▶ Task
Taking only the lines of the data below from the line with "2. Take all" to the line with "FIRST FLIGHT 3, LAKE NORMAN CHARTER 4", ends included, write them out exactly and without pictures.

▶ Dataset excerpts

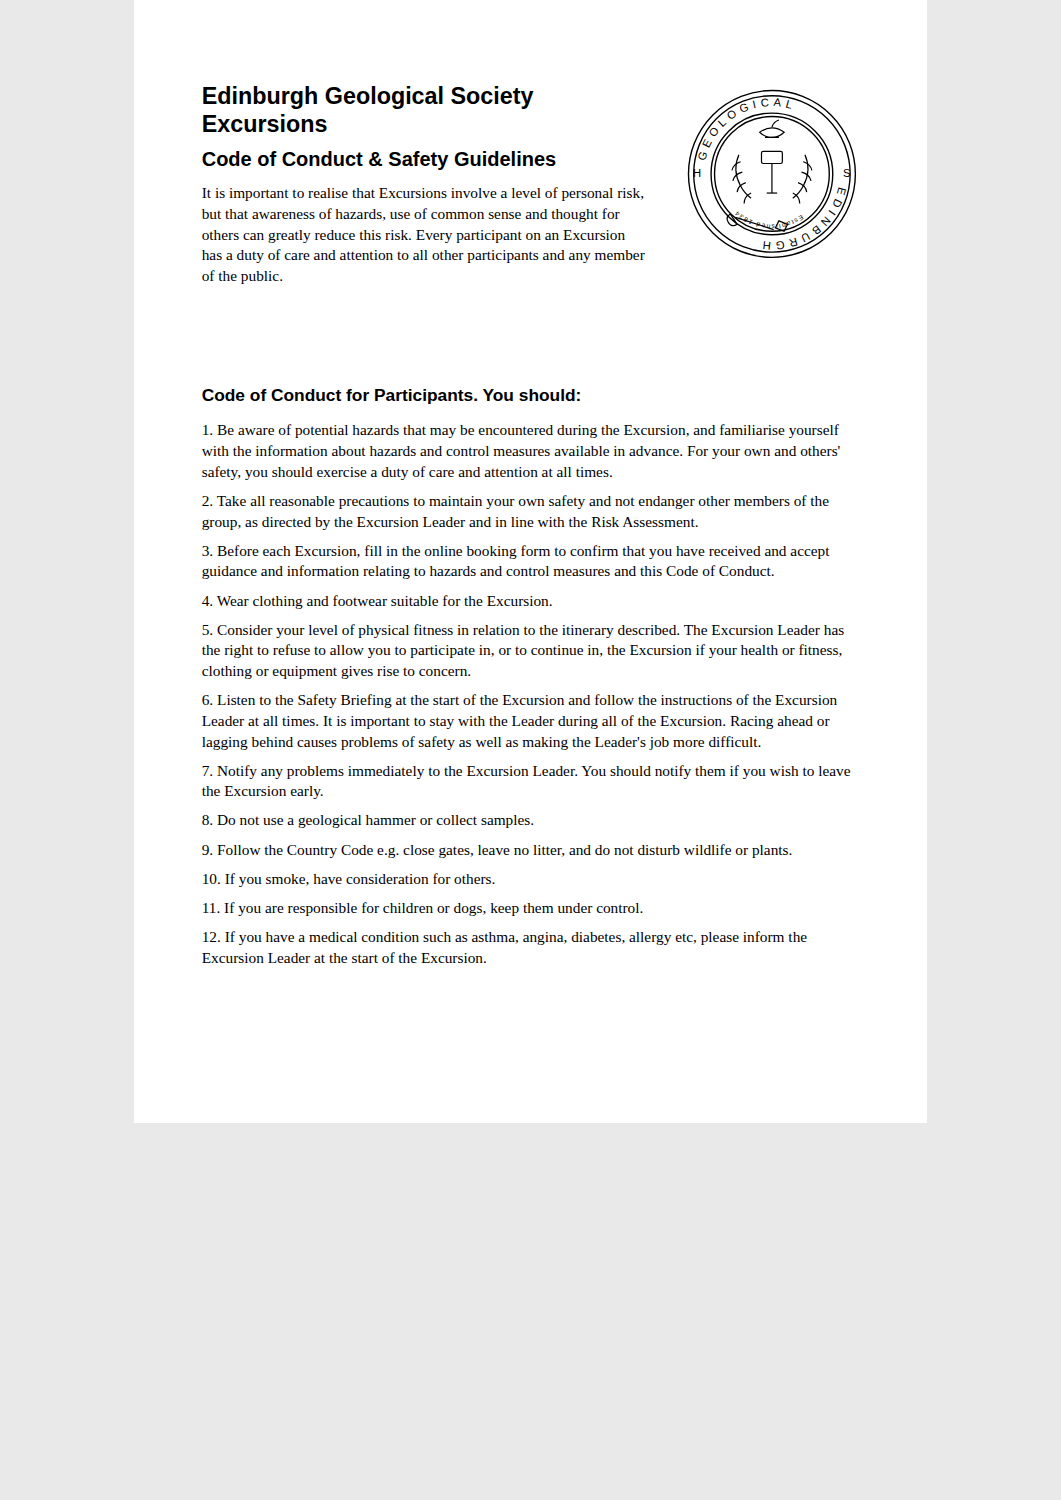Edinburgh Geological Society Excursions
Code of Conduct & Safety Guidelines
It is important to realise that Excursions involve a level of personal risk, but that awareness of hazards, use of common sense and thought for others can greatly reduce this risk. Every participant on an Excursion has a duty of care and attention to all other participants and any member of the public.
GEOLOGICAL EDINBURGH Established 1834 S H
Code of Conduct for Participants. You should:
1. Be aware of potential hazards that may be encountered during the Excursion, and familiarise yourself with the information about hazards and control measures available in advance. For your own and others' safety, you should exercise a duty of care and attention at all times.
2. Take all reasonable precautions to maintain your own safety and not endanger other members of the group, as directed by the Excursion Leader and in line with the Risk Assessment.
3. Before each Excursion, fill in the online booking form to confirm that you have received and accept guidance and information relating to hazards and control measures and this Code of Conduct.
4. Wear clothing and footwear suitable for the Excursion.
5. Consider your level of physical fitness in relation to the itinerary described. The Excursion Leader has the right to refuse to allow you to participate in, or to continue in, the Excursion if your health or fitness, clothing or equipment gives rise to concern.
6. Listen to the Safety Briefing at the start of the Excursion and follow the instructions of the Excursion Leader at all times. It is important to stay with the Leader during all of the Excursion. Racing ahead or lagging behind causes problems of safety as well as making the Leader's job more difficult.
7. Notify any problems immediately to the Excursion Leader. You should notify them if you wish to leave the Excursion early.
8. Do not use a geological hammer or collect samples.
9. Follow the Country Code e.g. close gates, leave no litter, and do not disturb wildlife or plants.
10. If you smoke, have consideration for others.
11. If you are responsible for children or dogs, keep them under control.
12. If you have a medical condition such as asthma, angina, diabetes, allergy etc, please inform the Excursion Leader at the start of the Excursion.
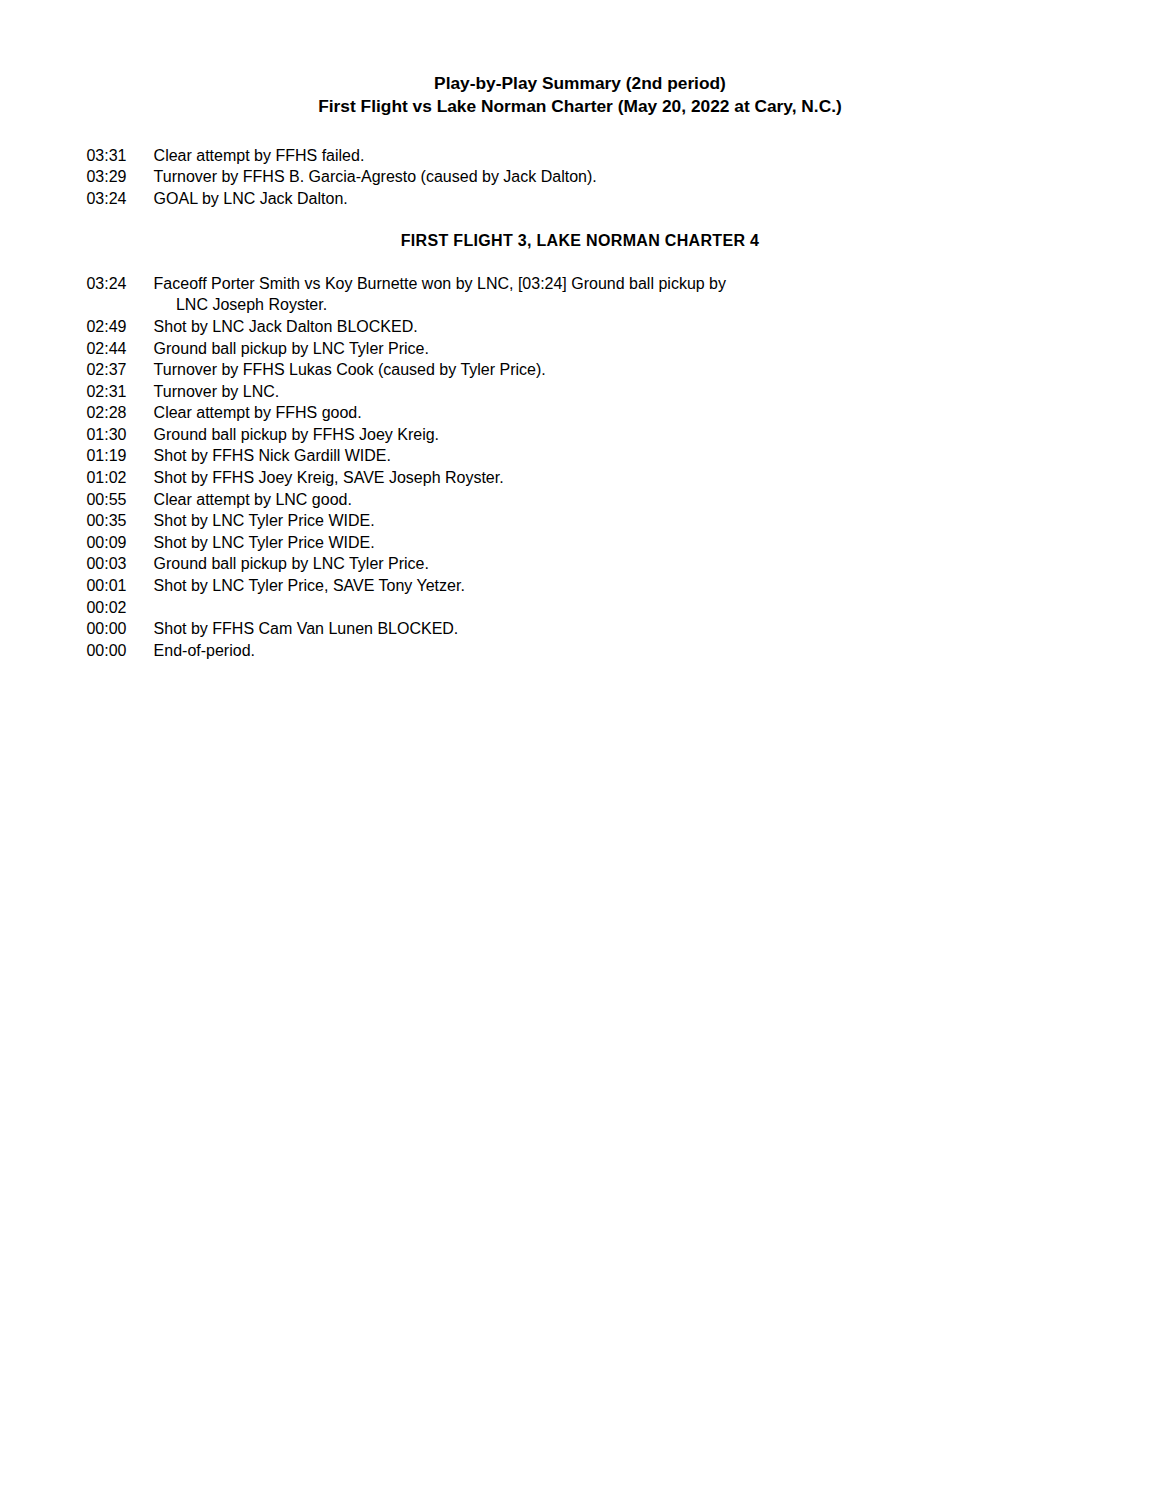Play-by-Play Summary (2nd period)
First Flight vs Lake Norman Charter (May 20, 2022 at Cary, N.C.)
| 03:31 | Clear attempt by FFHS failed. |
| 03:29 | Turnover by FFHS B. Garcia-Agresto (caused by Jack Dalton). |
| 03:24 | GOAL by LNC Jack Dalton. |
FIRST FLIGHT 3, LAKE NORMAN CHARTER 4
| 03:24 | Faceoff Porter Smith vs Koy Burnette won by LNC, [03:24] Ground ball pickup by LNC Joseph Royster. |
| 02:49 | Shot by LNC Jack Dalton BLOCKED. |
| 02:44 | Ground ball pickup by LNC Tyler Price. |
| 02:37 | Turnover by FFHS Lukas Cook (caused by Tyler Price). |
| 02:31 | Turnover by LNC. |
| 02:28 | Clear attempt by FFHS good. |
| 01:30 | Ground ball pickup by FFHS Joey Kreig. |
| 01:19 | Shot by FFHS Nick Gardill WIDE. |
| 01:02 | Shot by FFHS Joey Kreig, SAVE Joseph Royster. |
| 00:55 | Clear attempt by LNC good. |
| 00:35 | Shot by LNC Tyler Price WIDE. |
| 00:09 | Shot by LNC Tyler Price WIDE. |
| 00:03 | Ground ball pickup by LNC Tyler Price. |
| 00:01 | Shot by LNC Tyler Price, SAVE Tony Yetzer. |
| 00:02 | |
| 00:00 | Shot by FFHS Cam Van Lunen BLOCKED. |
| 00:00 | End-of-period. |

▶ Written answer
2. Take all reasonable precautions to maintain your own safety and not endanger other members of the group, as directed by the Excursion Leader and in line with the Risk Assessment.
3. Before each Excursion, fill in the online booking form to confirm that you have received and accept guidance and information relating to hazards and control measures and this Code of Conduct.
4. Wear clothing and footwear suitable for the Excursion.
5. Consider your level of physical fitness in relation to the itinerary described. The Excursion Leader has the right to refuse to allow you to participate in, or to continue in, the Excursion if your health or fitness, clothing or equipment gives rise to concern.
6. Listen to the Safety Briefing at the start of the Excursion and follow the instructions of the Excursion Leader at all times. It is important to stay with the Leader during all of the Excursion. Racing ahead or lagging behind causes problems of safety as well as making the Leader's job more difficult.
7. Notify any problems immediately to the Excursion Leader. You should notify them if you wish to leave the Excursion early.
8. Do not use a geological hammer or collect samples.
9. Follow the Country Code e.g. close gates, leave no litter, and do not disturb wildlife or plants.
10. If you smoke, have consideration for others.
11. If you are responsible for children or dogs, keep them under control.
12. If you have a medical condition such as asthma, angina, diabetes, allergy etc, please inform the Excursion Leader at the start of the Excursion.
Play-by-Play Summary (2nd period)
First Flight vs Lake Norman Charter (May 20, 2022 at Cary, N.C.)
| 03:31 | Clear attempt by FFHS failed. |
| 03:29 | Turnover by FFHS B. Garcia-Agresto (caused by Jack Dalton). |
| 03:24 | GOAL by LNC Jack Dalton. |
FIRST FLIGHT 3, LAKE NORMAN CHARTER 4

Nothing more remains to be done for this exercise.